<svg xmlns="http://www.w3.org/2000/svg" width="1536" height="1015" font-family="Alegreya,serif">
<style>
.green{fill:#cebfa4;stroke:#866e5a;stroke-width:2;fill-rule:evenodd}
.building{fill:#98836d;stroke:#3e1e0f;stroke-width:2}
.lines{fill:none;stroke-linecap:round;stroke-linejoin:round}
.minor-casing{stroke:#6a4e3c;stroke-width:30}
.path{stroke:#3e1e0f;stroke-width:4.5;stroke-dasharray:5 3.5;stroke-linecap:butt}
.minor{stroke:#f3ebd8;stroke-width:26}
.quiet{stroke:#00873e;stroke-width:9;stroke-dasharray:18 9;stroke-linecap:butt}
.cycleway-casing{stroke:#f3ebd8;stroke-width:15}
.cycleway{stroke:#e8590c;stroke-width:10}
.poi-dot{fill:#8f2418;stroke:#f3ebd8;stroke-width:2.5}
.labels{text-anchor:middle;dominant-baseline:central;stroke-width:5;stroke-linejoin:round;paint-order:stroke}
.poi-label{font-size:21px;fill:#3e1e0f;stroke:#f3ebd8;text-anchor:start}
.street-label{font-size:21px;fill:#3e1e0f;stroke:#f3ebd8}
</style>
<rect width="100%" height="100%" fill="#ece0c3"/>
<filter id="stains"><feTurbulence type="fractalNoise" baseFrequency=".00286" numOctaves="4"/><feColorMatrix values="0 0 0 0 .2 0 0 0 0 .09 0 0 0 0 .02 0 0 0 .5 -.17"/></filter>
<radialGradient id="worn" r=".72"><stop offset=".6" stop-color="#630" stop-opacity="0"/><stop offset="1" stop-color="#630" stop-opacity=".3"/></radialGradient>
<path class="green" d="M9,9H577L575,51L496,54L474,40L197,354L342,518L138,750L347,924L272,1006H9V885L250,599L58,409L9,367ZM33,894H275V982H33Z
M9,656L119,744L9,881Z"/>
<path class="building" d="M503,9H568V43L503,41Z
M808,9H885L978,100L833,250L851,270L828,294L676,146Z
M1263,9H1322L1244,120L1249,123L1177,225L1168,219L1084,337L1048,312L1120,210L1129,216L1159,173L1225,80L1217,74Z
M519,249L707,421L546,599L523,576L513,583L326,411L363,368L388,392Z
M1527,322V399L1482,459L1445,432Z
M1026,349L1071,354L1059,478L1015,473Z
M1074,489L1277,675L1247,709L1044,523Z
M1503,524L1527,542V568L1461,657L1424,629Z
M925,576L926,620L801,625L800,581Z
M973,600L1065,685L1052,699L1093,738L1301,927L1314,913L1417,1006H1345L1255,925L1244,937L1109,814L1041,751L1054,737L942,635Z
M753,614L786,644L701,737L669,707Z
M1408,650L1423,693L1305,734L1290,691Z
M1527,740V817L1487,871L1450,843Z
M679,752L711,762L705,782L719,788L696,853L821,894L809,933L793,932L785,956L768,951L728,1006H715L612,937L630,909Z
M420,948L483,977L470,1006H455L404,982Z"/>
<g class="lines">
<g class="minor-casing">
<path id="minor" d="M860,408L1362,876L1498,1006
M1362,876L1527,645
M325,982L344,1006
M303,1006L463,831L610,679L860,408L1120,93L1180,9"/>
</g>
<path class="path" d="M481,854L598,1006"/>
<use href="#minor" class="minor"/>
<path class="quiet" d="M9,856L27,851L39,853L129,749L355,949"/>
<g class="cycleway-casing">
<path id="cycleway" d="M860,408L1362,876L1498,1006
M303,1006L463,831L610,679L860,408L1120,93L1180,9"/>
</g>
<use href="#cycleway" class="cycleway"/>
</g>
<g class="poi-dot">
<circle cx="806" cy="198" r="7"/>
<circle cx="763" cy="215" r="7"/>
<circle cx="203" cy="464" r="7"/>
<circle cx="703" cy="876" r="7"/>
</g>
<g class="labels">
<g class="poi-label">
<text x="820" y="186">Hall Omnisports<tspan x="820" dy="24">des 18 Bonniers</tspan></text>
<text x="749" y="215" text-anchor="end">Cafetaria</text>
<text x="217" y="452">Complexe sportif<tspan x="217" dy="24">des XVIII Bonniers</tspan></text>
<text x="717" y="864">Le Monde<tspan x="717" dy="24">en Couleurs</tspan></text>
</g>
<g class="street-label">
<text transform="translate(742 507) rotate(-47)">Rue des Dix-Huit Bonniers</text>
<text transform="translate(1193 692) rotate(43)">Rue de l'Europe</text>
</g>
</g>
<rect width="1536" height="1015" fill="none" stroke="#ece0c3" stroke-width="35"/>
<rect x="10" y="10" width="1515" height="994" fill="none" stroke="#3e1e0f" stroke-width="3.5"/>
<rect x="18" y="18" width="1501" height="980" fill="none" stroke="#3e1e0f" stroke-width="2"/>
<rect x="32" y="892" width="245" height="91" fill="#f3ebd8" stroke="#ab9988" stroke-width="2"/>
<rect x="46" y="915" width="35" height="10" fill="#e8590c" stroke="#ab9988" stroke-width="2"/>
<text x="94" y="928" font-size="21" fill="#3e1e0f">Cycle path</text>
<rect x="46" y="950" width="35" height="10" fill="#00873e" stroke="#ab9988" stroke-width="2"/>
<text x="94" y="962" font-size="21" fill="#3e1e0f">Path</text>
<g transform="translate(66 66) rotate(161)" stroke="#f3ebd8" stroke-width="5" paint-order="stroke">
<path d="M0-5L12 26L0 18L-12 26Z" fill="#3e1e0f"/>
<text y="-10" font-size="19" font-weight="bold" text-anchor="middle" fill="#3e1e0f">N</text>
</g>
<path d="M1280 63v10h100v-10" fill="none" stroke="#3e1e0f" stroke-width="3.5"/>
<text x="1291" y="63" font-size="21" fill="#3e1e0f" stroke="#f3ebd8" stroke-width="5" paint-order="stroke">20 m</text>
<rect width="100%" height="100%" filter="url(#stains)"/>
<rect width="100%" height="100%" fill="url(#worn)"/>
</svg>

PROBLEM:
Every line above should be written out again, unchanged.

SOLUTION:
<svg xmlns="http://www.w3.org/2000/svg" width="1536" height="1015" font-family="Alegreya,serif">
<style>
.green{fill:#cebfa4;stroke:#866e5a;stroke-width:2;fill-rule:evenodd}
.building{fill:#98836d;stroke:#3e1e0f;stroke-width:2}
.lines{fill:none;stroke-linecap:round;stroke-linejoin:round}
.minor-casing{stroke:#6a4e3c;stroke-width:30}
.path{stroke:#3e1e0f;stroke-width:4.5;stroke-dasharray:5 3.5;stroke-linecap:butt}
.minor{stroke:#f3ebd8;stroke-width:26}
.quiet{stroke:#00873e;stroke-width:9;stroke-dasharray:18 9;stroke-linecap:butt}
.cycleway-casing{stroke:#f3ebd8;stroke-width:15}
.cycleway{stroke:#e8590c;stroke-width:10}
.poi-dot{fill:#8f2418;stroke:#f3ebd8;stroke-width:2.5}
.labels{text-anchor:middle;dominant-baseline:central;stroke-width:5;stroke-linejoin:round;paint-order:stroke}
.poi-label{font-size:21px;fill:#3e1e0f;stroke:#f3ebd8;text-anchor:start}
.street-label{font-size:21px;fill:#3e1e0f;stroke:#f3ebd8}
</style>
<rect width="100%" height="100%" fill="#ece0c3"/>
<filter id="stains"><feTurbulence type="fractalNoise" baseFrequency=".00286" numOctaves="4"/><feColorMatrix values="0 0 0 0 .2 0 0 0 0 .09 0 0 0 0 .02 0 0 0 .5 -.17"/></filter>
<radialGradient id="worn" r=".72"><stop offset=".6" stop-color="#630" stop-opacity="0"/><stop offset="1" stop-color="#630" stop-opacity=".3"/></radialGradient>
<path class="green" d="M9,9H577L575,51L496,54L474,40L197,354L342,518L138,750L347,924L272,1006H9V885L250,599L58,409L9,367ZM33,894H275V982H33Z
M9,656L119,744L9,881Z"/>
<path class="building" d="M503,9H568V43L503,41Z
M808,9H885L978,100L833,250L851,270L828,294L676,146Z
M1263,9H1322L1244,120L1249,123L1177,225L1168,219L1084,337L1048,312L1120,210L1129,216L1159,173L1225,80L1217,74Z
M519,249L707,421L546,599L523,576L513,583L326,411L363,368L388,392Z
M1527,322V399L1482,459L1445,432Z
M1026,349L1071,354L1059,478L1015,473Z
M1074,489L1277,675L1247,709L1044,523Z
M1503,524L1527,542V568L1461,657L1424,629Z
M925,576L926,620L801,625L800,581Z
M973,600L1065,685L1052,699L1093,738L1301,927L1314,913L1417,1006H1345L1255,925L1244,937L1109,814L1041,751L1054,737L942,635Z
M753,614L786,644L701,737L669,707Z
M1408,650L1423,693L1305,734L1290,691Z
M1527,740V817L1487,871L1450,843Z
M679,752L711,762L705,782L719,788L696,853L821,894L809,933L793,932L785,956L768,951L728,1006H715L612,937L630,909Z
M420,948L483,977L470,1006H455L404,982Z"/>
<g class="lines">
<g class="minor-casing">
<path id="minor" d="M860,408L1362,876L1498,1006
M1362,876L1527,645
M325,982L344,1006
M303,1006L463,831L610,679L860,408L1120,93L1180,9"/>
</g>
<path class="path" d="M481,854L598,1006"/>
<use href="#minor" class="minor"/>
<path class="quiet" d="M9,856L27,851L39,853L129,749L355,949"/>
<g class="cycleway-casing">
<path id="cycleway" d="M860,408L1362,876L1498,1006
M303,1006L463,831L610,679L860,408L1120,93L1180,9"/>
</g>
<use href="#cycleway" class="cycleway"/>
</g>
<g class="poi-dot">
<circle cx="806" cy="198" r="7"/>
<circle cx="763" cy="215" r="7"/>
<circle cx="203" cy="464" r="7"/>
<circle cx="703" cy="876" r="7"/>
</g>
<g class="labels">
<g class="poi-label">
<text x="820" y="186">Hall Omnisports<tspan x="820" dy="24">des 18 Bonniers</tspan></text>
<text x="749" y="215" text-anchor="end">Cafetaria</text>
<text x="217" y="452">Complexe sportif<tspan x="217" dy="24">des XVIII Bonniers</tspan></text>
<text x="717" y="864">Le Monde<tspan x="717" dy="24">en Couleurs</tspan></text>
</g>
<g class="street-label">
<text transform="translate(742 507) rotate(-47)">Rue des Dix-Huit Bonniers</text>
<text transform="translate(1193 692) rotate(43)">Rue de l'Europe</text>
</g>
</g>
<rect width="1536" height="1015" fill="none" stroke="#ece0c3" stroke-width="35"/>
<rect x="10" y="10" width="1515" height="994" fill="none" stroke="#3e1e0f" stroke-width="3.5"/>
<rect x="18" y="18" width="1501" height="980" fill="none" stroke="#3e1e0f" stroke-width="2"/>
<rect x="32" y="892" width="245" height="91" fill="#f3ebd8" stroke="#ab9988" stroke-width="2"/>
<rect x="46" y="915" width="35" height="10" fill="#e8590c" stroke="#ab9988" stroke-width="2"/>
<text x="94" y="928" font-size="21" fill="#3e1e0f">Cycle path</text>
<rect x="46" y="950" width="35" height="10" fill="#00873e" stroke="#ab9988" stroke-width="2"/>
<text x="94" y="962" font-size="21" fill="#3e1e0f">Path</text>
<g transform="translate(66 66) rotate(161)" stroke="#f3ebd8" stroke-width="5" paint-order="stroke">
<path d="M0-5L12 26L0 18L-12 26Z" fill="#3e1e0f"/>
<text y="-10" font-size="19" font-weight="bold" text-anchor="middle" fill="#3e1e0f">N</text>
</g>
<path d="M1280 63v10h100v-10" fill="none" stroke="#3e1e0f" stroke-width="3.5"/>
<text x="1291" y="63" font-size="21" fill="#3e1e0f" stroke="#f3ebd8" stroke-width="5" paint-order="stroke">20 m</text>
<rect width="100%" height="100%" filter="url(#stains)"/>
<rect width="100%" height="100%" fill="url(#worn)"/>
</svg>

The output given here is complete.